Своё и чужое: дневник современника | страница 15
23 сентября. День студёный и блеклый. Солнце тусклым пятном, лес побурел, но держится. Редко-редко вспорхнёт светлой желтизной шапка вяза, и снова глухие краски рыхлого лесного покрова. Всё исхожено да истоптано, корчуют и валят, понатыкали дачек. Хозяйка на меня косится: я — книгочей, а она, как жук-навозник, без устали пристраивает, ухичивает, копает, укладывает. От меня ей проку мало, одна квартплата, и потому я — никчемный.
Что ни дом, то гнёздышко, которое плетут и утепляют всю жизнь с завидным усердием. Если бы каждый положил на себя хоть 1/10 этих трудов! А газетки всё бьют из пушек по воробьям, только заштопают в одном месте, как в другом прореха. Что поделаешь, масса-то передовая, а вот единицы портят картину. Тон, тон надобно менять, чтобы разворошить эту советскую массу.
Запоем перечитал Щедрина. «История одного города» — наш скотный двор с послушной скотиной и болванами-скотниками. За границей двор почище, а в остальном мы на равных.
24 сентября. Чтение «Головлёвых» и «Пошехонской старины» — неизъяснимое наслаждение. Нравится погружаться в тину усадебного быта, прощупывать его день за днём, дышать его плотным воздухом. Слов нет, смрадно и гадко, но об этом не думаешь. Для Толстого «Старина» означала одно, для меня — другое. Так никто не писал — осознанно — художественно. У других крепостничество было фоном, у Щедрина — обнажённый кусок жизни со всеми его капиллярами и запахами. Но мне-то, мне что до этого? То ли притягательный и уродливый уют, тепло своего угла, значительность и ничтожность домашних дел — суеты, чему отдаются все, кто полностью, кто частично. Это тыльная сторона, без спасительных покровов сладкоречия, и двигатель, и цель, и награда. Мода на Толстого и Достоевского. Почему не на Щедрина? Он обыкновеннее и, значит, современней. С ним ясно видишь, какие силы надо иметь, чтобы выйти на простор и не столько заразиться, сколько не обмануться.

----------------

Задание 1:
Ответьте на вопросы по отрывку из дневника.
(a) Каким назван день 23 сентября?
(b) Какое произведение Щедрина сравнивается с «нашим скотным двором»?
(c) Чтение каких двух книг названо 24 сентября «неизъяснимым наслаждением»?
Задание 2:
Измените фрагмент отрывка из дневника, начинающийся со слов «Что ни дом, то» и заканчивающийся словами «эту советскую массу.»: замените в нём «газетки» на «журнальчики».
Задание 3:
Продолжите отрывок из дневника, начав сразу после его последнего предложения.
Приведённые далее строки с отрывком из дневника никак не связаны.

Извлечённые данные:
----------------

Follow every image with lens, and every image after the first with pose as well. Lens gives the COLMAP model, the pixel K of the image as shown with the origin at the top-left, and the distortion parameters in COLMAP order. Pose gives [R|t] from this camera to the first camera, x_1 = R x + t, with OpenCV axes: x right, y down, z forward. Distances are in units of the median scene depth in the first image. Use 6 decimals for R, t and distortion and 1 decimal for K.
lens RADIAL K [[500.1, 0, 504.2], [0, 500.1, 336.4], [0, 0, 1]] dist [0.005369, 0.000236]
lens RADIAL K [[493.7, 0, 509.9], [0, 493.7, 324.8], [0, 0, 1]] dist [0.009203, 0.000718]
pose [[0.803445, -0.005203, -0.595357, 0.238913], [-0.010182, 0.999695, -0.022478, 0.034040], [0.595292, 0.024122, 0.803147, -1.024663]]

----------------

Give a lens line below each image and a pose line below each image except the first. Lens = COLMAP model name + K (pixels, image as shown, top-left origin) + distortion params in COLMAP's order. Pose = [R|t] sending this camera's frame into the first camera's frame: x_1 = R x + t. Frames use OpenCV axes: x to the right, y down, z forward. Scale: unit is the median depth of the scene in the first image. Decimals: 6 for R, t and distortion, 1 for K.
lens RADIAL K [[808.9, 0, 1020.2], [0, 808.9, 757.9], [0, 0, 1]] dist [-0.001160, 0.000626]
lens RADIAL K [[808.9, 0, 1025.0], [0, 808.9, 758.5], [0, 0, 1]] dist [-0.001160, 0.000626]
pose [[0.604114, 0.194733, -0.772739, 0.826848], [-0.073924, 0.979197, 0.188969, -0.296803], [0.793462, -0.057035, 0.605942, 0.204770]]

----------------

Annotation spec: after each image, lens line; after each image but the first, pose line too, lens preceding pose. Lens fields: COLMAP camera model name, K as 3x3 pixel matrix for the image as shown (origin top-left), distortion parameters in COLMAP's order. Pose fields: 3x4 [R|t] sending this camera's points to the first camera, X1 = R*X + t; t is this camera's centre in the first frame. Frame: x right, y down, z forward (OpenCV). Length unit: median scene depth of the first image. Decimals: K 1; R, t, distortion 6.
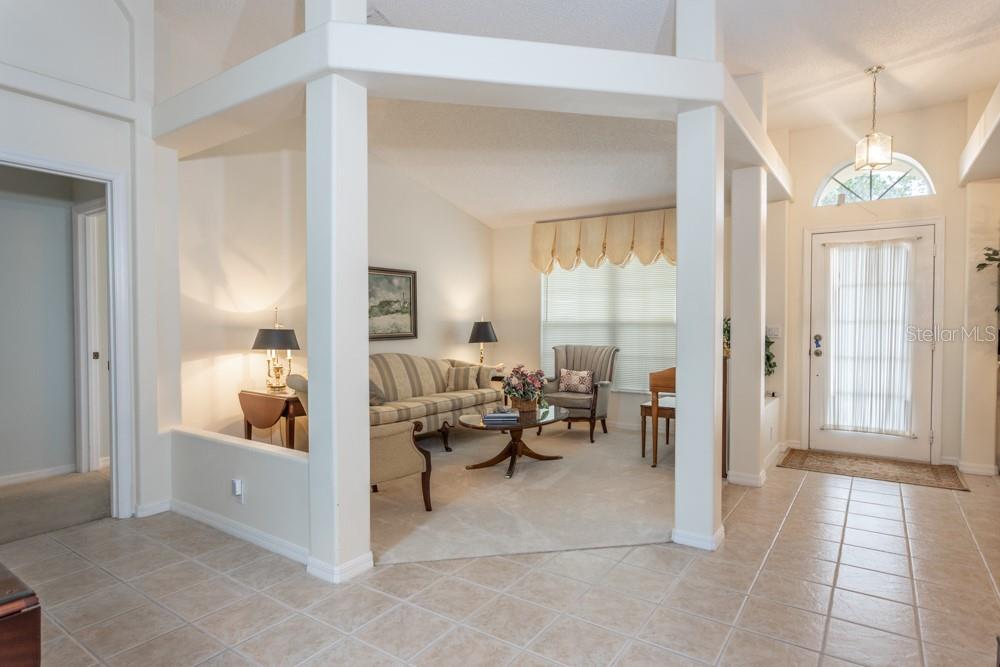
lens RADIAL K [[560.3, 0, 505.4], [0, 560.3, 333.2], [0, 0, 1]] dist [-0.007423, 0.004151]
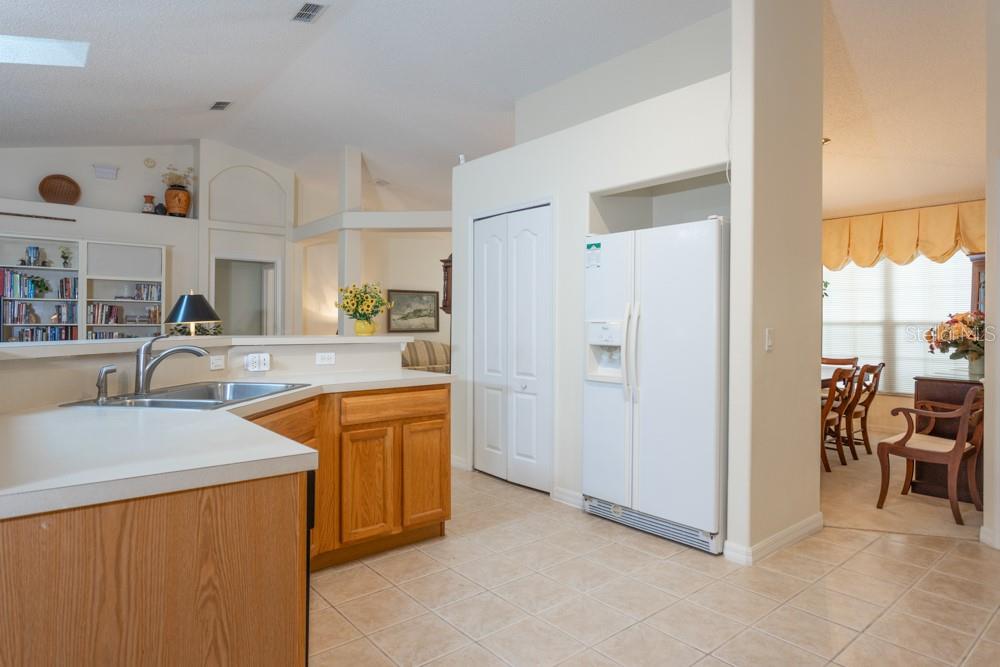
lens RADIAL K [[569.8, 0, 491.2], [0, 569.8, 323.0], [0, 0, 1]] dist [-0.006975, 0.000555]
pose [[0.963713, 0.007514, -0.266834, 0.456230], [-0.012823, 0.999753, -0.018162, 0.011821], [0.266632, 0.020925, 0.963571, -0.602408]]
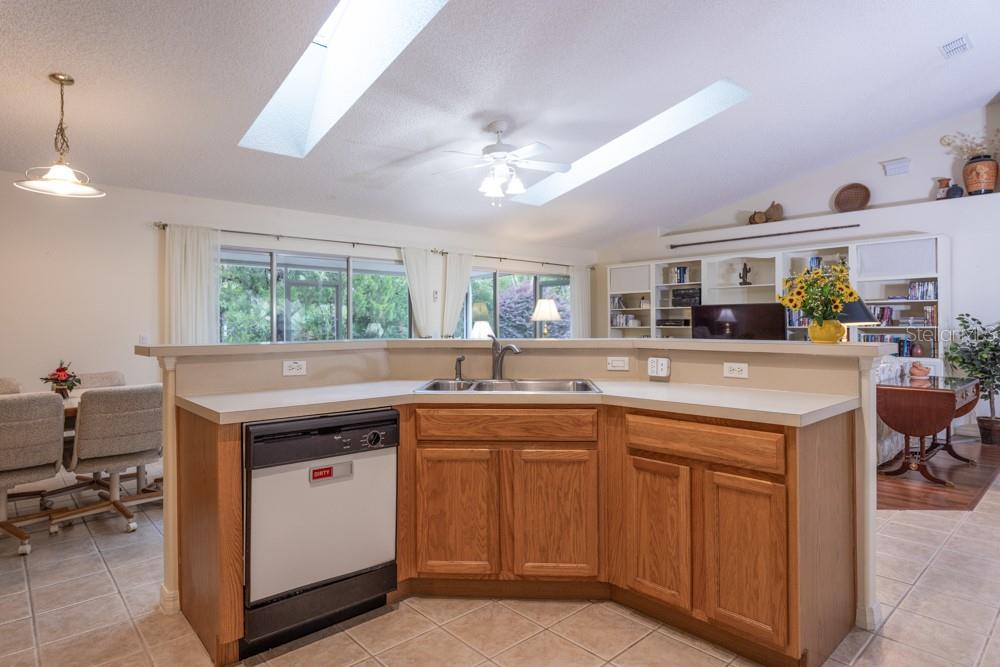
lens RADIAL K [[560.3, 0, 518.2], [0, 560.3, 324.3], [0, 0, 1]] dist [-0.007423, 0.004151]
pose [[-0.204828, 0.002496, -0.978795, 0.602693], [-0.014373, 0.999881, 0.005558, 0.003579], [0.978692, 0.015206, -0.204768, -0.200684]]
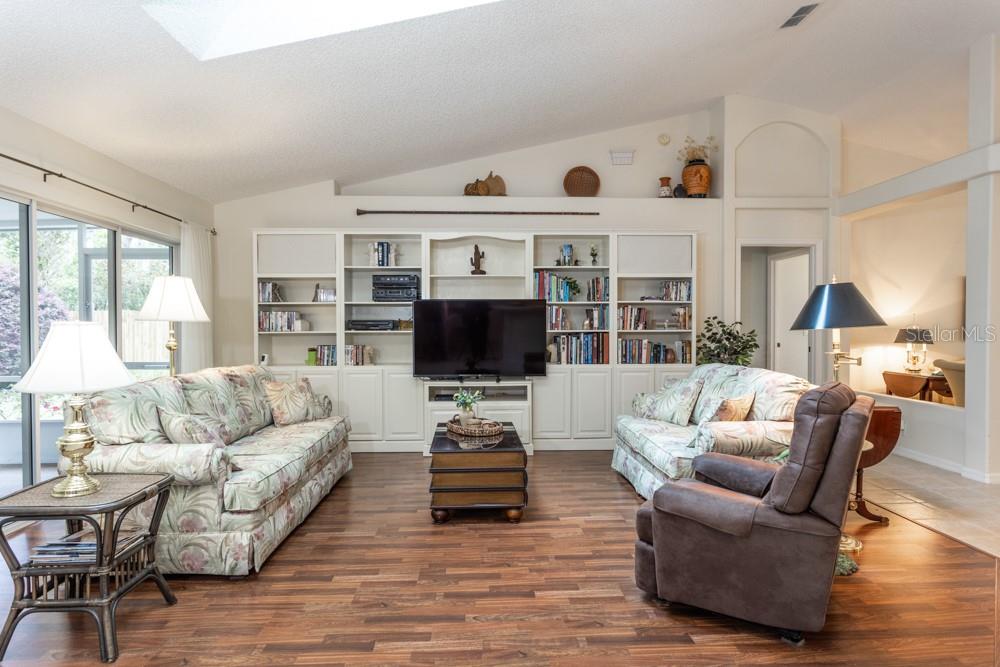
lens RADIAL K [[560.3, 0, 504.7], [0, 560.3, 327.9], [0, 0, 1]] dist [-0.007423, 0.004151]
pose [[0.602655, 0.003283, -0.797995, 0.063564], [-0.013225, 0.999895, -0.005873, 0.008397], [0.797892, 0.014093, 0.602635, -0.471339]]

----------------

Ответ 1:
(a) Студёным и блеклым.
(b) «История одного города».
(c) «Головлёвых» и «Пошехонской старины».

Ответ 2:
Что ни дом, то гнёздышко, которое плетут и утепляют всю жизнь с завидным усердием. Если бы каждый положил на себя хоть 1/10 этих трудов! А журнальчики всё бьют из пушек по воробьям, только заштопают в одном месте, как в другом прореха. Что поделаешь, масса-то передовая, а вот единицы портят картину. Тон, тон надобно менять, чтобы разворошить эту советскую массу.

Ответ 3:
1 октября. Счастье — вещь относительная. Теперь для меня недосягаемо. Понял драгоценное свойство детства — бессвязность, ему по привычке продолжают следовать и взрослые. Ничтожный вопрос: брать или не брать чаевые таксистам, — дискутировался в четырёх номерах «Известий».
2 октября. Частенько копаюсь в своём детстве, оно начинает занимать меня. Многие в своём детстве гости редкие и снисходительные. Они, впрочем, и в собственной жизни гости, не помнящие начала, не думающие о конце. Для них годы, как дорога с редкими фонарями: скорей бы добраться до светлого места. Всё остальное — досадные заботы и неустранимая скука.